#### Text block
----
Patricia Verdugo got used to being the biggest kid in class, her round figure dwarfing her classmates even in kindergarten. She learned to take it when the other kids called her "fatso"--and other names she'd rather not repeat. She quietly sat out as scorekeeper during kickball at school, though she loves to play the game.
With 220 pounds on her 4-foot-10 frame, her knees couldn't take the punishment. She was gaining an average of 10 pounds a month when they broke--collapsed, really--under the burden of her body. Now, the third-grader sometimes leans on a cane. She winces when her 280-pound father merely mentions the daily doses of insulin he takes to control his diabetes, but she knows the needles she dreads may become a fixture in her own life. Doctors say she's poised on the edge of disease herself.
These extra pounds, often a source of shame and inconvenience, have become a serious--and scary--health problem.
"I don't want diabetes because I'll have to get shots," she said, her eyes filling with tears.
"It's hard" to watch, said Jerry Verdugo, 36, gazing tenderly at his daughter from across their Palmdale living room. "You go through it . . . you don't want your child to go through it."
American children face this ordeal in rising numbers. About 11% of 6- to 17-year-olds are obese, and twice that number are overweight. That's up from 5% who were obese and 15% who were overweight in the 1960s.
Far from just a cosmetic problem, obesity is considered by some experts to be one of the greatest medical risks faced by American children today. Besides diabetes, short- and long-term consequences may include orthopedic problems, premature puberty, respiratory complications, hypertension, heart disease and certain cancers--not to mention reduced self-esteem and socioeconomic achievement.
"It is an impending time bomb," said Naomi Neufeld, a UCLA pediatric endocrinologist. "It's not going to kill them tomorrow, but in terms of a threat to long-term health, it affects more children than any other disease."
----
#### Provided material
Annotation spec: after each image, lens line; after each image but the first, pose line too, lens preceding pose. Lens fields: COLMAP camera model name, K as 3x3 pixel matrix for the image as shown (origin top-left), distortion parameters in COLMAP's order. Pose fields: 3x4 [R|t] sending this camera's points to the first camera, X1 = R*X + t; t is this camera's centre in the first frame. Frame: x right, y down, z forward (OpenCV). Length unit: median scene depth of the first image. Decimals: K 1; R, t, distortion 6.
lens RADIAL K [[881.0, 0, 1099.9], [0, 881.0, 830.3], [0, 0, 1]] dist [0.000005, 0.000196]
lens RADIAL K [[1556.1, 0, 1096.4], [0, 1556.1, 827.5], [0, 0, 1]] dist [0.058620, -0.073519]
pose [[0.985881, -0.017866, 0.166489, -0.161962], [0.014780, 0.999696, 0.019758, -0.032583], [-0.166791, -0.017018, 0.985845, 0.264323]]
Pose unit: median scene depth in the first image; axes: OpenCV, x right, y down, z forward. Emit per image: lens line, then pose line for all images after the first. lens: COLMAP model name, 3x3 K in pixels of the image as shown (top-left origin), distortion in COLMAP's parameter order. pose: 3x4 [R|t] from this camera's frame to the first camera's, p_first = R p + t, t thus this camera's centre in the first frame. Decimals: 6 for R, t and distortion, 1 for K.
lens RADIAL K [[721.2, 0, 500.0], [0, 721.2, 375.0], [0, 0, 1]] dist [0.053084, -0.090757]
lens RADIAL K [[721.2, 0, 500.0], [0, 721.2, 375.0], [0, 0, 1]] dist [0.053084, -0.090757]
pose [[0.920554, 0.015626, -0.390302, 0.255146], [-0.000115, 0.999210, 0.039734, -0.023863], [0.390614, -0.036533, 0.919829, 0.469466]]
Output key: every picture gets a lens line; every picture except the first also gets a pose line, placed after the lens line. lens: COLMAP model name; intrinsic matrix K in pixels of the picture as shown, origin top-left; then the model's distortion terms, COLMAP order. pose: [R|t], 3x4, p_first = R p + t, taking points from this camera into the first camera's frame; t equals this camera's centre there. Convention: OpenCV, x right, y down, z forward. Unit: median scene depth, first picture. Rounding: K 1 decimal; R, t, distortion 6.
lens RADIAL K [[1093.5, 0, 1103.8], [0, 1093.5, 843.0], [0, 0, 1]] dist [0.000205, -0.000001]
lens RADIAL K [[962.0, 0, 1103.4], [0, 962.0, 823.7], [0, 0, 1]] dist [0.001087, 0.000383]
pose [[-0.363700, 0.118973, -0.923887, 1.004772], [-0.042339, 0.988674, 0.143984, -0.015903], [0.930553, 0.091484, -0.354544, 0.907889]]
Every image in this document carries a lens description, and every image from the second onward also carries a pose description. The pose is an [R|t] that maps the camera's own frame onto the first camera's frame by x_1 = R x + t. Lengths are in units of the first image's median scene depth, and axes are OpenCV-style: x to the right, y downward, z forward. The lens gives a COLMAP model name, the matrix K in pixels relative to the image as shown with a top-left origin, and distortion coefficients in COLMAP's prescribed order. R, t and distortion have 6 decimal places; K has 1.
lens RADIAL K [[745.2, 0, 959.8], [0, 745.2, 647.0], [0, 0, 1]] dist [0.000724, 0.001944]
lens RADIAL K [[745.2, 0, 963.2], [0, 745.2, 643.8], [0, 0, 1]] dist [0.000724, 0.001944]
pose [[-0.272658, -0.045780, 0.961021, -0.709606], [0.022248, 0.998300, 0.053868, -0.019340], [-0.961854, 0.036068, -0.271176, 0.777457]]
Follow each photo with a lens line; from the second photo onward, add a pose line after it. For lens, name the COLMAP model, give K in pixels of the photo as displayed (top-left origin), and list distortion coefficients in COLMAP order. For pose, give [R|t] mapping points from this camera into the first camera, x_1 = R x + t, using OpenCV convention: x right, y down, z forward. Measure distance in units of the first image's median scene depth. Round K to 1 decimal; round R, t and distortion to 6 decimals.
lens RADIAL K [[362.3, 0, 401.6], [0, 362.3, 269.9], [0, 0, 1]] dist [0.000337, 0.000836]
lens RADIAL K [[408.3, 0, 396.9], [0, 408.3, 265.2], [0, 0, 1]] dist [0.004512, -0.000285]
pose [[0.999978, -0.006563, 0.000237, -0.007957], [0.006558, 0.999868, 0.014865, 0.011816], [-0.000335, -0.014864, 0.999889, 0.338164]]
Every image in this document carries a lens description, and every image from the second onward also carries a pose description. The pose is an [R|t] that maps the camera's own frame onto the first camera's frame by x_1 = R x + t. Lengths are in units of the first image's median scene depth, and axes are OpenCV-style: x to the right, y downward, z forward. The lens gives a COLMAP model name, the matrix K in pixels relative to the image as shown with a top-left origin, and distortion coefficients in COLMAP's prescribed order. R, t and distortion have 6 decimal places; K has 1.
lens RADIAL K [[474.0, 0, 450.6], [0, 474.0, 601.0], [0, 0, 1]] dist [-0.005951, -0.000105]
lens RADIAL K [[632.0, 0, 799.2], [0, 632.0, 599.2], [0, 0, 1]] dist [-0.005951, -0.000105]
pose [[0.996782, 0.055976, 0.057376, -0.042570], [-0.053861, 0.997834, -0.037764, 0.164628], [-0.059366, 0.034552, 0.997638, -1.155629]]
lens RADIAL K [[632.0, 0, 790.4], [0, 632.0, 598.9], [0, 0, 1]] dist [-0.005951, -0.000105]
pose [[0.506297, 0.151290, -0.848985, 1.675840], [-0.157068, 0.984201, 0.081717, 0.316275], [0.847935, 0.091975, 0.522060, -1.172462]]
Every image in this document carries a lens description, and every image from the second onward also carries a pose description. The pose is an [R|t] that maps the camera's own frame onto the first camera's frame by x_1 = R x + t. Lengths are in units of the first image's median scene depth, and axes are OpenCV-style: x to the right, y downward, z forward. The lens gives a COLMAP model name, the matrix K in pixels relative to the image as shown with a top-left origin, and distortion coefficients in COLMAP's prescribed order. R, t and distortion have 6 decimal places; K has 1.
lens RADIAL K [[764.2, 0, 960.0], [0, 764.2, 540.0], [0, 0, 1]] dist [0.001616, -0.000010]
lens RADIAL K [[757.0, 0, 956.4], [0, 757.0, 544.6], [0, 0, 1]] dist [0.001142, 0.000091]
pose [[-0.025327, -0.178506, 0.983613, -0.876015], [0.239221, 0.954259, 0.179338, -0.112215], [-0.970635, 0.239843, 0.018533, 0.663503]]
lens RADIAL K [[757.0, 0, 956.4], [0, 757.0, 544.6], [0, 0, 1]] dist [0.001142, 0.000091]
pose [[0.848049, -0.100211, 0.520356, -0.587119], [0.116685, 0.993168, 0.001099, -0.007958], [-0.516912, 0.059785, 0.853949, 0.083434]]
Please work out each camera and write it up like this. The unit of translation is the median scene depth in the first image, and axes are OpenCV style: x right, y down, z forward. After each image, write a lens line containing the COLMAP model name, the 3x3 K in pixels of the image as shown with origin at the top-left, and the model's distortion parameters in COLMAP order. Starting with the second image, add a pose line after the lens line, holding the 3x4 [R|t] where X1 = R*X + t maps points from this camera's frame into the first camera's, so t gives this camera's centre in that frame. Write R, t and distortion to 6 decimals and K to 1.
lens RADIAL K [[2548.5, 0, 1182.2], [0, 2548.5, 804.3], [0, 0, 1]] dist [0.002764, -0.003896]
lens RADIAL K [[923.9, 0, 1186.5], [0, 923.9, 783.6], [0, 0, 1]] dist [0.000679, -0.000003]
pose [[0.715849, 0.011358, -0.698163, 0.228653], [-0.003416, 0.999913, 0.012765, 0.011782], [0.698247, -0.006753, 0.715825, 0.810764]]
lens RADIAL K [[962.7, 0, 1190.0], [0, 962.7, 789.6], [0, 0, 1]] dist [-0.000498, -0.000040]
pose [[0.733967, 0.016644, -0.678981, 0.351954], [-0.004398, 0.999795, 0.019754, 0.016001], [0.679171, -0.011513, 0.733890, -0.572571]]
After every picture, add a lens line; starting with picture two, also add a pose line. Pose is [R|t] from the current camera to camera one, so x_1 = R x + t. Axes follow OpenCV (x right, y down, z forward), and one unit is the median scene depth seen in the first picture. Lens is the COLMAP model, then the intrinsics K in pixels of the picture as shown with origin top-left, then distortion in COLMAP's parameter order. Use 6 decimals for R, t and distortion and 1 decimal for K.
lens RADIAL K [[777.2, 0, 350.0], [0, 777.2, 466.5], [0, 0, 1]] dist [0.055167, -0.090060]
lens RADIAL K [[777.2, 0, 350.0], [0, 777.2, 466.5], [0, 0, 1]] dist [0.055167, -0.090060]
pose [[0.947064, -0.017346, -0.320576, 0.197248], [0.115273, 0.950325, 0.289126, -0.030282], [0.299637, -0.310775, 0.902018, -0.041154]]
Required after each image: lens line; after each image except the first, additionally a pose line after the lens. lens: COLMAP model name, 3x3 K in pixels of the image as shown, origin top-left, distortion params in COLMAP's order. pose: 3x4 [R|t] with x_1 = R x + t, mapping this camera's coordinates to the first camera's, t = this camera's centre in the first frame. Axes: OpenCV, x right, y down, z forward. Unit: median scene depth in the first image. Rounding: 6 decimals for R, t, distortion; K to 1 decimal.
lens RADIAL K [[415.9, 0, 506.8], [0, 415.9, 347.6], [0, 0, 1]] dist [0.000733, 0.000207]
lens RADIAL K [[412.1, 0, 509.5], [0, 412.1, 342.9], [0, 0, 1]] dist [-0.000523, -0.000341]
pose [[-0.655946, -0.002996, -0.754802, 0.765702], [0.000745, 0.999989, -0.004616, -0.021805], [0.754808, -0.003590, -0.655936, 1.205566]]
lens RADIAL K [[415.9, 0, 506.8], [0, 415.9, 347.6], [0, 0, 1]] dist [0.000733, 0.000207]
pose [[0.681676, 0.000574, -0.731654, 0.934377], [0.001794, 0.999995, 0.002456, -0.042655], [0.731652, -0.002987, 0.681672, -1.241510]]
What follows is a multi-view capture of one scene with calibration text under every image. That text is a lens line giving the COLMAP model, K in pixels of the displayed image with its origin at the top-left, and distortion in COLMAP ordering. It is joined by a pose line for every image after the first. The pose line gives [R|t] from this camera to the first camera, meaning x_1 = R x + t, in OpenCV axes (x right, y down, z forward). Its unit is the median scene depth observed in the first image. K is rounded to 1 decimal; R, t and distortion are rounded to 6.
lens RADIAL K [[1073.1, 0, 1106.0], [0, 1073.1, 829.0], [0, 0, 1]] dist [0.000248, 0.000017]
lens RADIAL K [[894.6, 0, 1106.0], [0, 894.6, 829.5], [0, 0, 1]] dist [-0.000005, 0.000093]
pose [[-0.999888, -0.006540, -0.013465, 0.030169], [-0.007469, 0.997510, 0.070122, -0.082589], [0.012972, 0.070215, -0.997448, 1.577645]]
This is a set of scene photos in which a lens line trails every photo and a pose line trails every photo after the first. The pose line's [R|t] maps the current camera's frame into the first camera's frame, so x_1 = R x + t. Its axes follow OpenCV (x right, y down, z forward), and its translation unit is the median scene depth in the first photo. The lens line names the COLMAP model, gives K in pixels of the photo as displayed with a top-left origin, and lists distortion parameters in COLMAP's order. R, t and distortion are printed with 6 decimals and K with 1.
----
#### Problem details
Continue the article about childhood obesity, starting after its last paragraph.

#### Answer area
For all its impact on young lives, childhood obesity is only beginning to be understood. Though weight gain among U.S. youngsters spans age categories, economic classes and ethnic groups, it may have different causes depending on each factor. And it eludes the standard "adult" solutions of crash diets and prescription pills--questionable even in grown-ups--because a child's growing body depends on balanced nutrition to thrive.
In general, however, experts believe that there are some common causes among the young: poor nutrition education, paltry opportunities for exercise, too much TV, the glorification and overconsumption of fast-food--health menaces to everyone, fat and thin, young and old. In addition, they cite psychological and cultural factors: the concept of food as love, for example, and the equation, particularly among disadvantaged groups, of fat with healthfulness.
Perhaps more than anything, these problems are rooted in the family, in entrenched food purchasing, eating and activity patterns. Many experts believe that they call for family solutions.
But parents may be poor role models. More than a third of adult Americans are overweight, and their children tend to take after them. Some parents are afraid even to broach the subject for fear of precipitating a lifelong eating disorder. Others mercilessly blame themselves or, at the opposite extreme, deny that it is a problem until a child's health suffers.
Many doctors, not well informed on the subject, offer bland, out-the-door advice such as, "Don't feed them so much." And while physical education has been dramatically curtailed in public schools, there are few outside programs geared to youngsters whose weight is soaring.
Still, some clinicians and researchers see attacking the complex problem of childhood obesity as an opportunity. In young people, they argue, there is still so much potential for change.
"I think there are things we can do," said Steven Gortmaker, co-author of a famous study linking obesity to television viewing. "The fact is, we haven't done them."
Sedentary Lifestyle
Why does fat run in families? And why, in particular, does it run in American families?
The deceptively simple answer is that children, and their elders, take in more calories--often fatty, sweet or nutritionally empty--than they burn off.
Most experts agree that weight gain is the product of some combination of genetic and environmental factors--with genes accounting for about 25% of the variation among individuals, according to one widely cited estimate.
But environment gets most of our attention because it counts more and it is, at least theoretically, under our control. Given the dramatic rise in childhood obesity in less than a generation, the American environment, clearly, is becoming more fattening.
"The very act of living in the United States puts you at great risk for obesity," writes Michael Fumento, author of a book that rails against the sedentary American lifestyle.